## Problem statement
Recast the lines of the material as a numbered list, starting with the line that contains "What is the maximum value for P2?" and going on through the line that contains "Reading left to right, read". Include both of those lines, leave out blank lines and pictures, and list nothing outside that range.

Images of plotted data

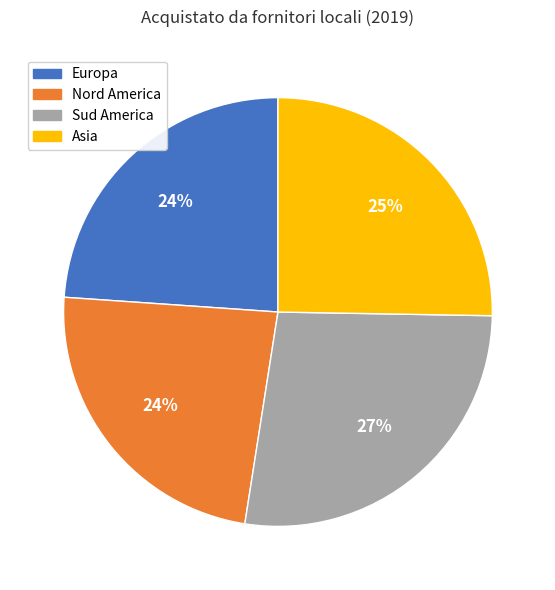

Is there a majority slice in this chart?

No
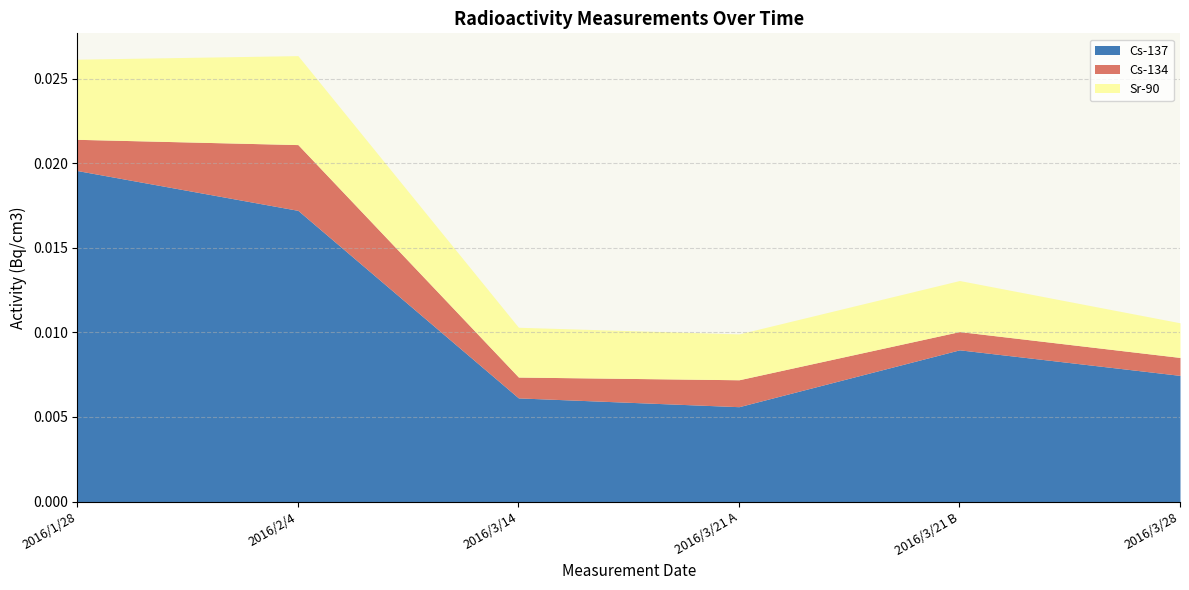

True or false: Sr-90 and Cs-134 cross at least once.

False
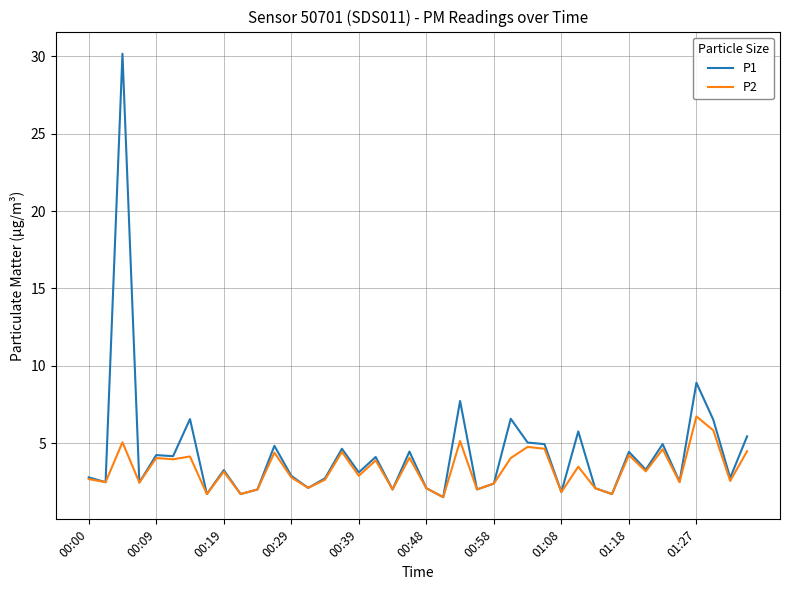

What is the maximum value for P2?

6.7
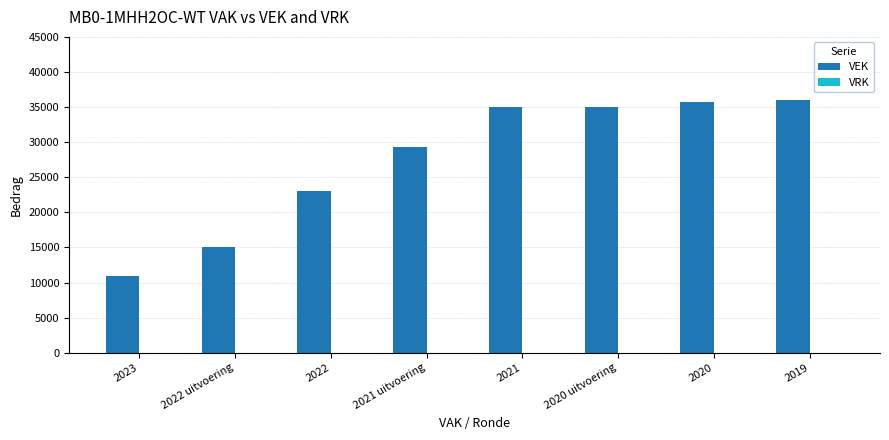

What is the difference between the second highest and second lowest values?

20716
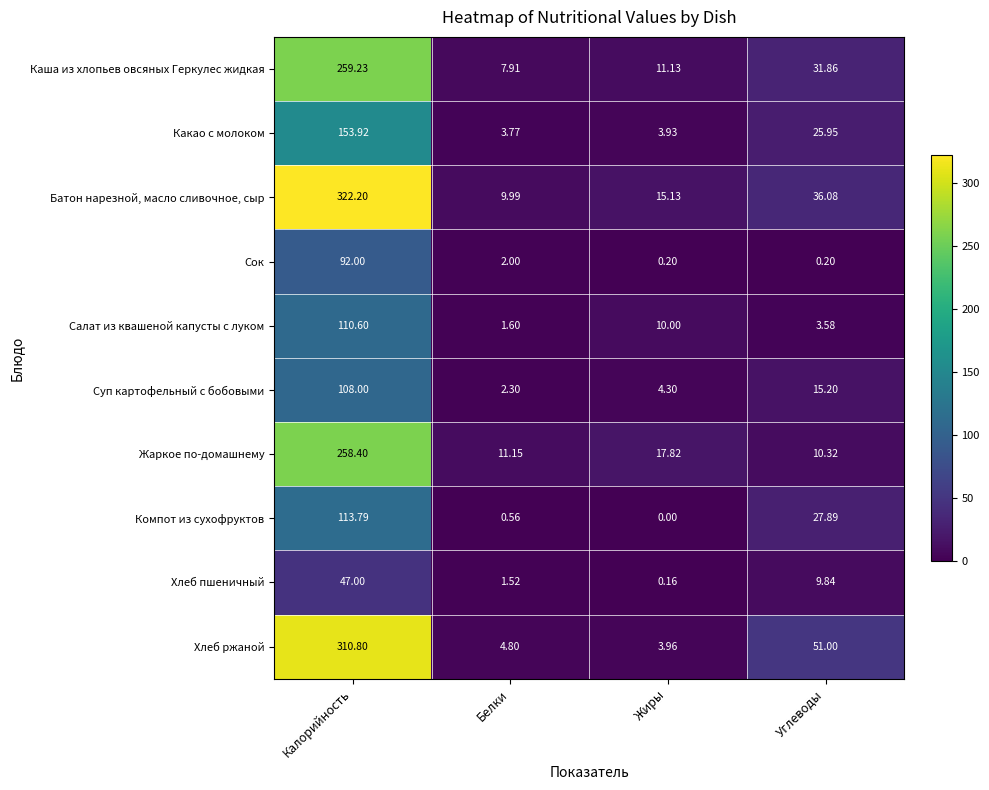

What is the greatest value displayed?

322.2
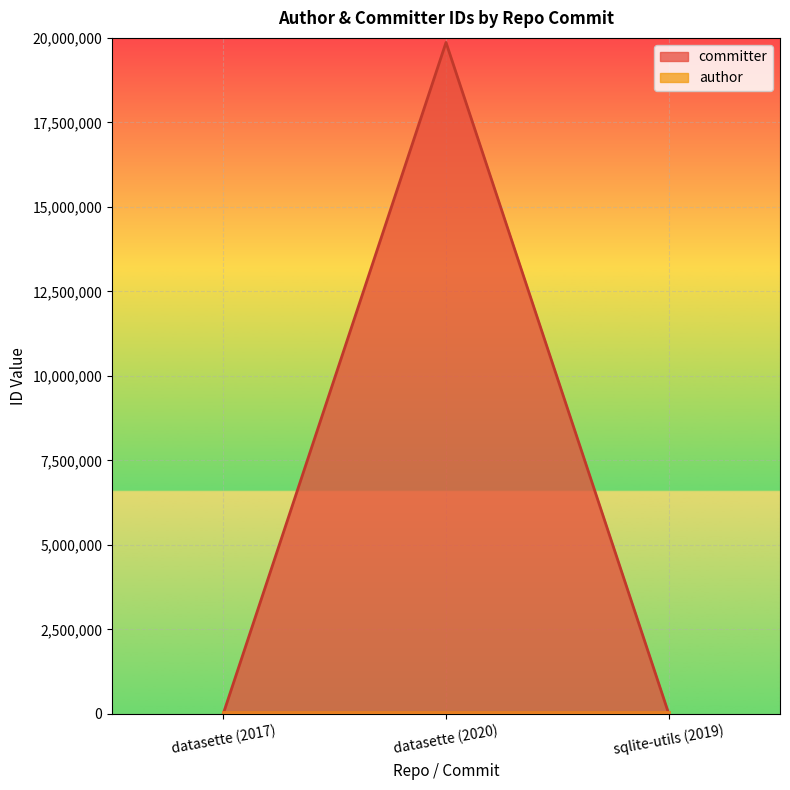

What is the label of the 1st point from the right?

sqlite-utils (2019)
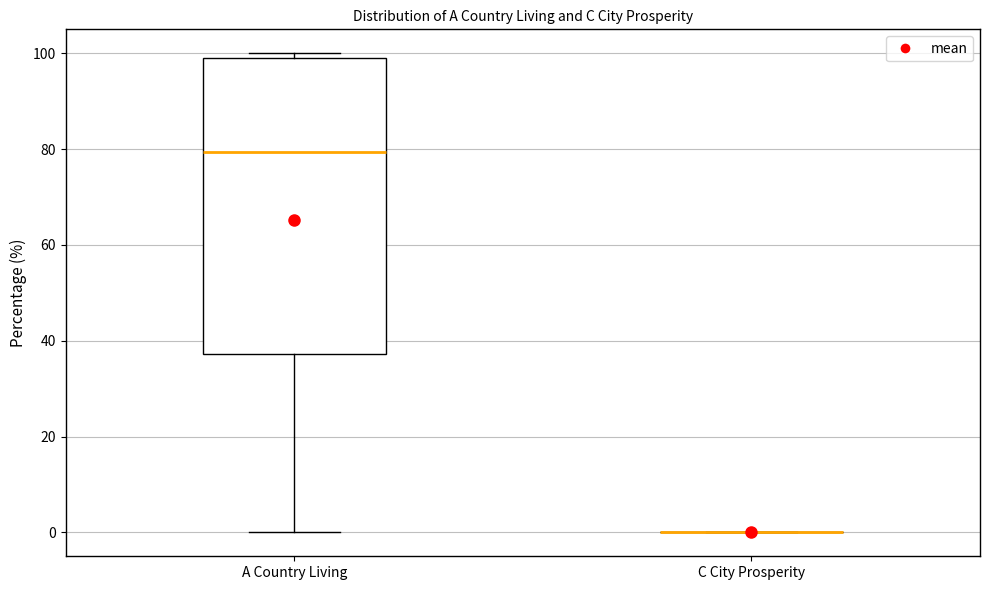

Reading left to right, transcribe this box plot: for each box, give where its median line is, the range the box spans, and where its two whiskers end, as read against the y-axis. The values are not printed on the chart, so give them approximately, as read against the axis.

A Country Living: median 80, box 38 to 100, whiskers 0 to 100 (just above the box's upper edge)
C City Prosperity: box collapsed to a line at 0, whiskers 0 to 0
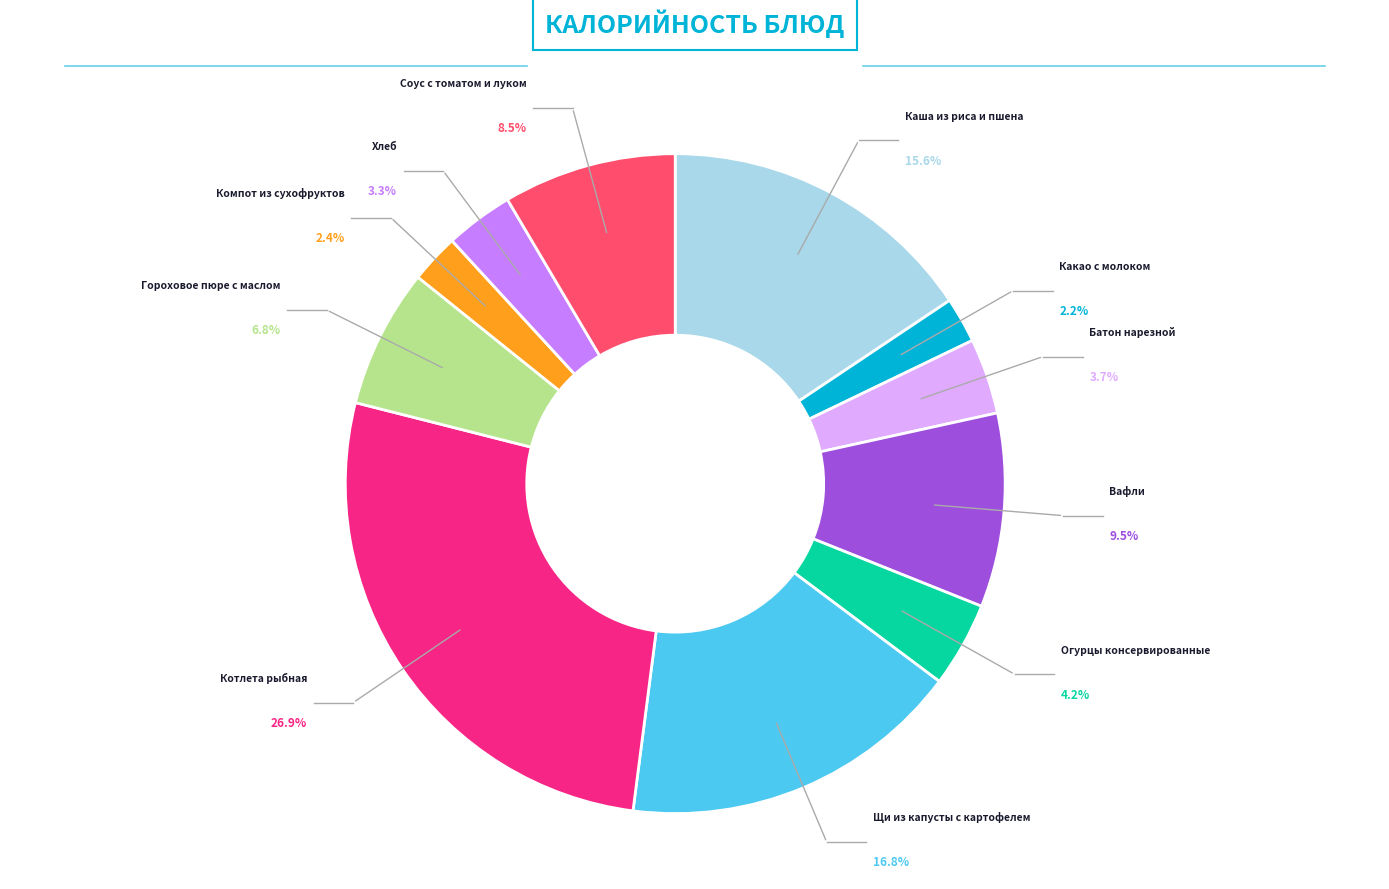

Rank the categories by value from lowest to highest.

Какао с молоком, Компот из сухофруктов, Хлеб, Батон нарезной, Огурцы консервированные, Гороховое пюре с маслом, Соус с томатом и луком, Вафли, Каша из риса и пшена, Щи из капусты с картофелем, Котлета рыбная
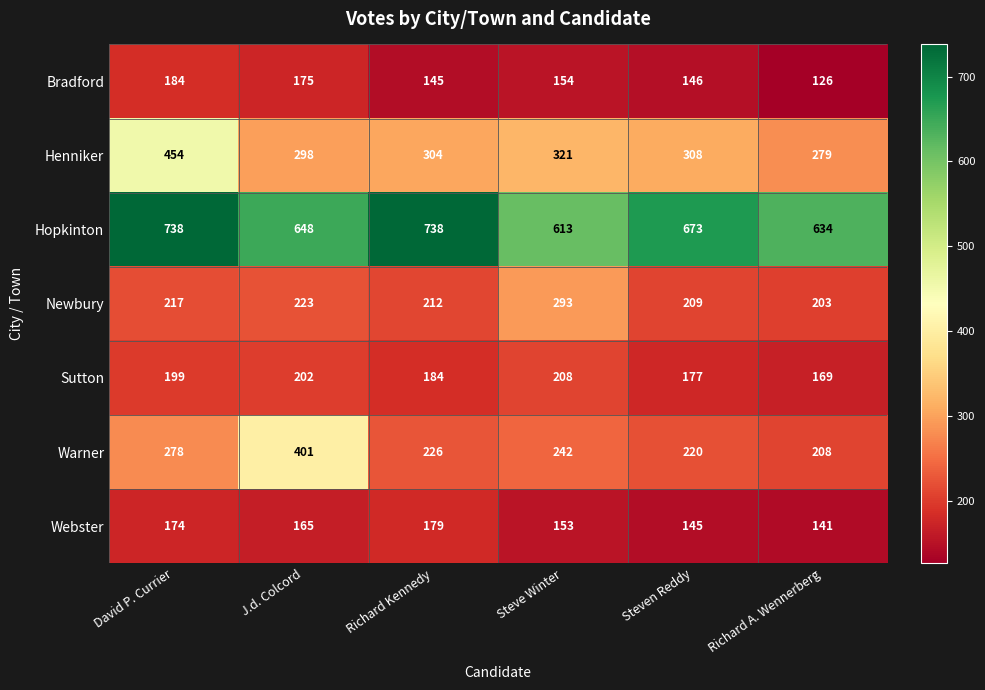

The Henniker series shows 308 at Steven Reddy. True or false?

True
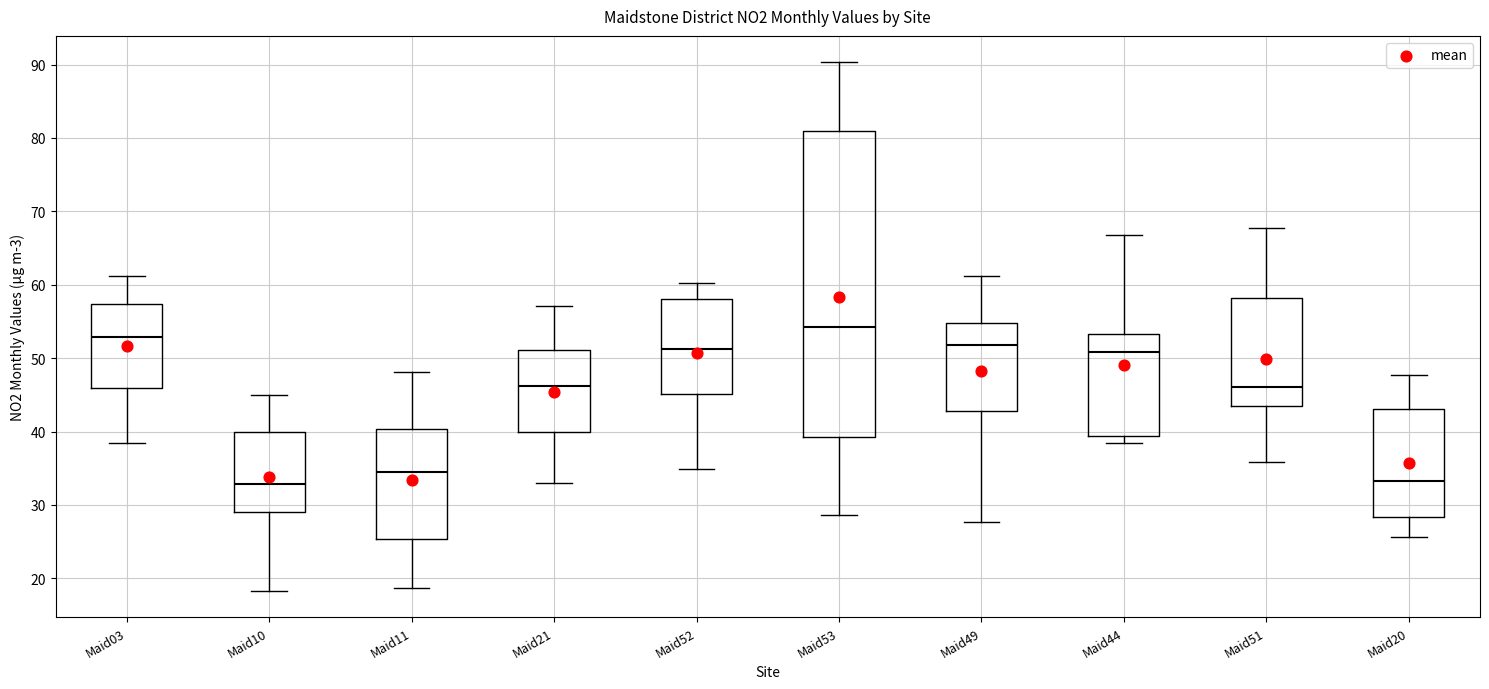

Reading left to right, read every box against the y-axis: the position of its median line, the range the box covers, and the ends of its whiskers. The values are not printed on the chart, so give them approximately, as read against the axis.

Maid03: median 53, box 46 to 57, whiskers 38 to 61
Maid10: median 33, box 29 to 40, whiskers 18 to 45
Maid11: median 34, box 25 to 40, whiskers 19 to 48
Maid21: median 46, box 40 to 51, whiskers 33 to 57
Maid52: median 51, box 45 to 58, whiskers 35 to 60
Maid53: median 54, box 39 to 81, whiskers 29 to 90
Maid49: median 52, box 43 to 55, whiskers 28 to 61
Maid44: median 51, box 39 to 53, whiskers 39 (just below the box's lower edge) to 67
Maid51: median 46, box 44 to 58, whiskers 36 to 68
Maid20: median 33, box 28 to 43, whiskers 26 to 48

## Answer box
1. What is the maximum value for P2?
2. 6.7
3. What is the difference between the second highest and second lowest values?
4. 20716
5. What is the greatest value displayed?
6. 322.2
7. What is the label of the 1st point from the right?
8. sqlite-utils (2019)
9. Reading left to right, transcribe this box plot: for each box, give where its median line is, the range the box spans, and where its two whiskers end, as read against the y-axis. The values are not printed on the chart, so give them approximately, as read against the axis.
10. A Country Living: median 80, box 38 to 100, whiskers 0 to 100 (just above the box's upper edge)
11. C City Prosperity: box collapsed to a line at 0, whiskers 0 to 0
12. Rank the categories by value from lowest to highest.
13. Какао с молоком, Компот из сухофруктов, Хлеб, Батон нарезной, Огурцы консервированные, Гороховое пюре с маслом, Соус с томатом и луком, Вафли, Каша из риса и пшена, Щи из капусты с картофелем, Котлета рыбная
14. The Henniker series shows 308 at Steven Reddy. True or false?
15. True
16. Reading left to right, read every box against the y-axis: the position of its median line, the range the box covers, and the ends of its whiskers. The values are not printed on the chart, so give them approximately, as read against the axis.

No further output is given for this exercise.